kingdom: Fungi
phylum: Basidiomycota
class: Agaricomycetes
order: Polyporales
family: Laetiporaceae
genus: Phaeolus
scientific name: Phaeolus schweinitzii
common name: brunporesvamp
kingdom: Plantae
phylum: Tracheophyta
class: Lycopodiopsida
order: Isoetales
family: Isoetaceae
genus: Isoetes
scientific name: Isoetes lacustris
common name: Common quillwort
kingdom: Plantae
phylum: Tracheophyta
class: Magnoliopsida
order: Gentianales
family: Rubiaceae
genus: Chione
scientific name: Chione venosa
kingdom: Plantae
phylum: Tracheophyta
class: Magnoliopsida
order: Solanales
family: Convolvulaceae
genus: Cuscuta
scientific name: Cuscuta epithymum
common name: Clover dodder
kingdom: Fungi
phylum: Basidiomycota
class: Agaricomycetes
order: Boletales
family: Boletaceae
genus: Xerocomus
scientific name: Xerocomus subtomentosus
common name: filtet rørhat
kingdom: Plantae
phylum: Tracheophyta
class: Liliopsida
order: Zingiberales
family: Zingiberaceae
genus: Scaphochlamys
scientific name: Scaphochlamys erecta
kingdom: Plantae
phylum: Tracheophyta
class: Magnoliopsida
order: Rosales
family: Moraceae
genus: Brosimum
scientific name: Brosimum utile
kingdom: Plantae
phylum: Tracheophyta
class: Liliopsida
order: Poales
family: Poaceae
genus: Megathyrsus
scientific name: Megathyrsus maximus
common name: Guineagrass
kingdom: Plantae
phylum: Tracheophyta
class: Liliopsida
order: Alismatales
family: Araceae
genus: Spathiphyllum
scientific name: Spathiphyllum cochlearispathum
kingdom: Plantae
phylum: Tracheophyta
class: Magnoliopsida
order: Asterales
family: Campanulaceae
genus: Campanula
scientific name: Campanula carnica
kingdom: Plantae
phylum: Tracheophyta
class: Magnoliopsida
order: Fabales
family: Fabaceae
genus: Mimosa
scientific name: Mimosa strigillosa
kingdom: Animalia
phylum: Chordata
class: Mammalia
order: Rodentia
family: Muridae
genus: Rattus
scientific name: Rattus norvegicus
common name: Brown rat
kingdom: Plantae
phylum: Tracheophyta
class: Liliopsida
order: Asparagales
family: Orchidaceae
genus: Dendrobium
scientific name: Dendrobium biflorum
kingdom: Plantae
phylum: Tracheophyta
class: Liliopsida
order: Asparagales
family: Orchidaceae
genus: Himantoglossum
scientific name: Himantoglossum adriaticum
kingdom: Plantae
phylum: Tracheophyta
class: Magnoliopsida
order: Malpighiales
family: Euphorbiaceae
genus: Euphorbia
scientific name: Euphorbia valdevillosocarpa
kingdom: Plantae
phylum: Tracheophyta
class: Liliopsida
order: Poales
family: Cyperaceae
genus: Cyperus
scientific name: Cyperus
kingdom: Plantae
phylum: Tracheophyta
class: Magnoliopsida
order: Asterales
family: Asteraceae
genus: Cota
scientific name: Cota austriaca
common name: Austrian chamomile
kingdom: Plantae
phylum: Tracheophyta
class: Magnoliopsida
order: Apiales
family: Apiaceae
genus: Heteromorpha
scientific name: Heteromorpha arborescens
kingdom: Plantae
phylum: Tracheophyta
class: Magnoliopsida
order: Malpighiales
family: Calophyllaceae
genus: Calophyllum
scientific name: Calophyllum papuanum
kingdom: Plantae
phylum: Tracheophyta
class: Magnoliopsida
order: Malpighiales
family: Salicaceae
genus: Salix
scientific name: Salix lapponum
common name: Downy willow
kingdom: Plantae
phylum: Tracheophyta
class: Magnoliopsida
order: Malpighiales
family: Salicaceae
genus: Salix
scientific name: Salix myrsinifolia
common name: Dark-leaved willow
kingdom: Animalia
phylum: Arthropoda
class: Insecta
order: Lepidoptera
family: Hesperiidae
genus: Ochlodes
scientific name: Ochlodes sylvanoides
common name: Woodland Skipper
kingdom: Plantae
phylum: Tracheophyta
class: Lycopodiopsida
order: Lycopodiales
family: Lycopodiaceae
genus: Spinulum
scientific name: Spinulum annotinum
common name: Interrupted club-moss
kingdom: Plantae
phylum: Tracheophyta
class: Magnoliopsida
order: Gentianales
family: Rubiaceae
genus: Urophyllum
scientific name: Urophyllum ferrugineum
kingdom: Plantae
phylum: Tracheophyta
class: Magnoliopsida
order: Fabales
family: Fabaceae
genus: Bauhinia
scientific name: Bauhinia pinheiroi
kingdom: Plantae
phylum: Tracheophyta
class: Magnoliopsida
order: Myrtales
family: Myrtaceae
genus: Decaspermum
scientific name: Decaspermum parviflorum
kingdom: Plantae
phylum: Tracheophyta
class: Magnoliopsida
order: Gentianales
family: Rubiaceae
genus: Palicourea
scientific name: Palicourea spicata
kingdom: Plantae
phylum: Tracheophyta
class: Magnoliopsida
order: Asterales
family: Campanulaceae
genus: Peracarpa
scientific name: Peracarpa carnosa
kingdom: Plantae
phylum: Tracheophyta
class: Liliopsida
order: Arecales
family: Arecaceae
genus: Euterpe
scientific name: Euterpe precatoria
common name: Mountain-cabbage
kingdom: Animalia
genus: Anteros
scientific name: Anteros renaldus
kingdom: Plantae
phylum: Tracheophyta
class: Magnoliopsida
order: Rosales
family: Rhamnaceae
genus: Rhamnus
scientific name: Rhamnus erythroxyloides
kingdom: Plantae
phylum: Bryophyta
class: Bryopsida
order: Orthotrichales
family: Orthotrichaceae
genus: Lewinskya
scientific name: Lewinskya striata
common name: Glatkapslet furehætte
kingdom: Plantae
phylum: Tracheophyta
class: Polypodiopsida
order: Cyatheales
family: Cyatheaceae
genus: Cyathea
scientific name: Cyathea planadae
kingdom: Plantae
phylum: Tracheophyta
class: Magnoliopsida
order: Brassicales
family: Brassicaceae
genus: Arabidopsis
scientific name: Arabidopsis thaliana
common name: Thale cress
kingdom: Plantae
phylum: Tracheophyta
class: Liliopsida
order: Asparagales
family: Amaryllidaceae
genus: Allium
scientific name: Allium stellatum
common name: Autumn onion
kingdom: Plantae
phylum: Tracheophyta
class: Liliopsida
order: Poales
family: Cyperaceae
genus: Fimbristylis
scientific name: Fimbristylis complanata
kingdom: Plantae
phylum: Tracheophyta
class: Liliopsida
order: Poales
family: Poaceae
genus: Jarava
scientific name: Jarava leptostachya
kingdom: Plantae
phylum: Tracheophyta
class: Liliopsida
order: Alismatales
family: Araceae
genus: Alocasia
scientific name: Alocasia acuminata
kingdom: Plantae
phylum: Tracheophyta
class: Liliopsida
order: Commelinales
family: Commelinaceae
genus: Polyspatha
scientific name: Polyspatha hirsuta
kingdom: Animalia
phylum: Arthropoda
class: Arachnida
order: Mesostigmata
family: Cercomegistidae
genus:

━━━━━━━━━━━━━━━━

- [Short exercise]: Please copy out all of the records above line for line, changing nothing.

- [Task answer]:
kingdom: Fungi
phylum: Basidiomycota
class: Agaricomycetes
order: Polyporales
family: Laetiporaceae
genus: Phaeolus
scientific name: Phaeolus schweinitzii
common name: brunporesvamp
kingdom: Plantae
phylum: Tracheophyta
class: Lycopodiopsida
order: Isoetales
family: Isoetaceae
genus: Isoetes
scientific name: Isoetes lacustris
common name: Common quillwort
kingdom: Plantae
phylum: Tracheophyta
class: Magnoliopsida
order: Gentianales
family: Rubiaceae
genus: Chione
scientific name: Chione venosa
kingdom: Plantae
phylum: Tracheophyta
class: Magnoliopsida
order: Solanales
family: Convolvulaceae
genus: Cuscuta
scientific name: Cuscuta epithymum
common name: Clover dodder
kingdom: Fungi
phylum: Basidiomycota
class: Agaricomycetes
order: Boletales
family: Boletaceae
genus: Xerocomus
scientific name: Xerocomus subtomentosus
common name: filtet rørhat
kingdom: Plantae
phylum: Tracheophyta
class: Liliopsida
order: Zingiberales
family: Zingiberaceae
genus: Scaphochlamys
scientific name: Scaphochlamys erecta
kingdom: Plantae
phylum: Tracheophyta
class: Magnoliopsida
order: Rosales
family: Moraceae
genus: Brosimum
scientific name: Brosimum utile
kingdom: Plantae
phylum: Tracheophyta
class: Liliopsida
order: Poales
family: Poaceae
genus: Megathyrsus
scientific name: Megathyrsus maximus
common name: Guineagrass
kingdom: Plantae
phylum: Tracheophyta
class: Liliopsida
order: Alismatales
family: Araceae
genus: Spathiphyllum
scientific name: Spathiphyllum cochlearispathum
kingdom: Plantae
phylum: Tracheophyta
class: Magnoliopsida
order: Asterales
family: Campanulaceae
genus: Campanula
scientific name: Campanula carnica
kingdom: Plantae
phylum: Tracheophyta
class: Magnoliopsida
order: Fabales
family: Fabaceae
genus: Mimosa
scientific name: Mimosa strigillosa
kingdom: Animalia
phylum: Chordata
class: Mammalia
order: Rodentia
family: Muridae
genus: Rattus
scientific name: Rattus norvegicus
common name: Brown rat
kingdom: Plantae
phylum: Tracheophyta
class: Liliopsida
order: Asparagales
family: Orchidaceae
genus: Dendrobium
scientific name: Dendrobium biflorum
kingdom: Plantae
phylum: Tracheophyta
class: Liliopsida
order: Asparagales
family: Orchidaceae
genus: Himantoglossum
scientific name: Himantoglossum adriaticum
kingdom: Plantae
phylum: Tracheophyta
class: Magnoliopsida
order: Malpighiales
family: Euphorbiaceae
genus: Euphorbia
scientific name: Euphorbia valdevillosocarpa
kingdom: Plantae
phylum: Tracheophyta
class: Liliopsida
order: Poales
family: Cyperaceae
genus: Cyperus
scientific name: Cyperus
kingdom: Plantae
phylum: Tracheophyta
class: Magnoliopsida
order: Asterales
family: Asteraceae
genus: Cota
scientific name: Cota austriaca
common name: Austrian chamomile
kingdom: Plantae
phylum: Tracheophyta
class: Magnoliopsida
order: Apiales
family: Apiaceae
genus: Heteromorpha
scientific name: Heteromorpha arborescens
kingdom: Plantae
phylum: Tracheophyta
class: Magnoliopsida
order: Malpighiales
family: Calophyllaceae
genus: Calophyllum
scientific name: Calophyllum papuanum
kingdom: Plantae
phylum: Tracheophyta
class: Magnoliopsida
order: Malpighiales
family: Salicaceae
genus: Salix
scientific name: Salix lapponum
common name: Downy willow
kingdom: Plantae
phylum: Tracheophyta
class: Magnoliopsida
order: Malpighiales
family: Salicaceae
genus: Salix
scientific name: Salix myrsinifolia
common name: Dark-leaved willow
kingdom: Animalia
phylum: Arthropoda
class: Insecta
order: Lepidoptera
family: Hesperiidae
genus: Ochlodes
scientific name: Ochlodes sylvanoides
common name: Woodland Skipper
kingdom: Plantae
phylum: Tracheophyta
class: Lycopodiopsida
order: Lycopodiales
family: Lycopodiaceae
genus: Spinulum
scientific name: Spinulum annotinum
common name: Interrupted club-moss
kingdom: Plantae
phylum: Tracheophyta
class: Magnoliopsida
order: Gentianales
family: Rubiaceae
genus: Urophyllum
scientific name: Urophyllum ferrugineum
kingdom: Plantae
phylum: Tracheophyta
class: Magnoliopsida
order: Fabales
family: Fabaceae
genus: Bauhinia
scientific name: Bauhinia pinheiroi
kingdom: Plantae
phylum: Tracheophyta
class: Magnoliopsida
order: Myrtales
family: Myrtaceae
genus: Decaspermum
scientific name: Decaspermum parviflorum
kingdom: Plantae
phylum: Tracheophyta
class: Magnoliopsida
order: Gentianales
family: Rubiaceae
genus: Palicourea
scientific name: Palicourea spicata
kingdom: Plantae
phylum: Tracheophyta
class: Magnoliopsida
order: Asterales
family: Campanulaceae
genus: Peracarpa
scientific name: Peracarpa carnosa
kingdom: Plantae
phylum: Tracheophyta
class: Liliopsida
order: Arecales
family: Arecaceae
genus: Euterpe
scientific name: Euterpe precatoria
common name: Mountain-cabbage
kingdom: Animalia
genus: Anteros
scientific name: Anteros renaldus
kingdom: Plantae
phylum: Tracheophyta
class: Magnoliopsida
order: Rosales
family: Rhamnaceae
genus: Rhamnus
scientific name: Rhamnus erythroxyloides
kingdom: Plantae
phylum: Bryophyta
class: Bryopsida
order: Orthotrichales
family: Orthotrichaceae
genus: Lewinskya
scientific name: Lewinskya striata
common name: Glatkapslet furehætte
kingdom: Plantae
phylum: Tracheophyta
class: Polypodiopsida
order: Cyatheales
family: Cyatheaceae
genus: Cyathea
scientific name: Cyathea planadae
kingdom: Plantae
phylum: Tracheophyta
class: Magnoliopsida
order: Brassicales
family: Brassicaceae
genus: Arabidopsis
scientific name: Arabidopsis thaliana
common name: Thale cress
kingdom: Plantae
phylum: Tracheophyta
class: Liliopsida
order: Asparagales
family: Amaryllidaceae
genus: Allium
scientific name: Allium stellatum
common name: Autumn onion
kingdom: Plantae
phylum: Tracheophyta
class: Liliopsida
order: Poales
family: Cyperaceae
genus: Fimbristylis
scientific name: Fimbristylis complanata
kingdom: Plantae
phylum: Tracheophyta
class: Liliopsida
order: Poales
family: Poaceae
genus: Jarava
scientific name: Jarava leptostachya
kingdom: Plantae
phylum: Tracheophyta
class: Liliopsida
order: Alismatales
family: Araceae
genus: Alocasia
scientific name: Alocasia acuminata
kingdom: Plantae
phylum: Tracheophyta
class: Liliopsida
order: Commelinales
family: Commelinaceae
genus: Polyspatha
scientific name: Polyspatha hirsuta
kingdom: Animalia
phylum: Arthropoda
class: Arachnida
order: Mesostigmata
family: Cercomegistidae
genus:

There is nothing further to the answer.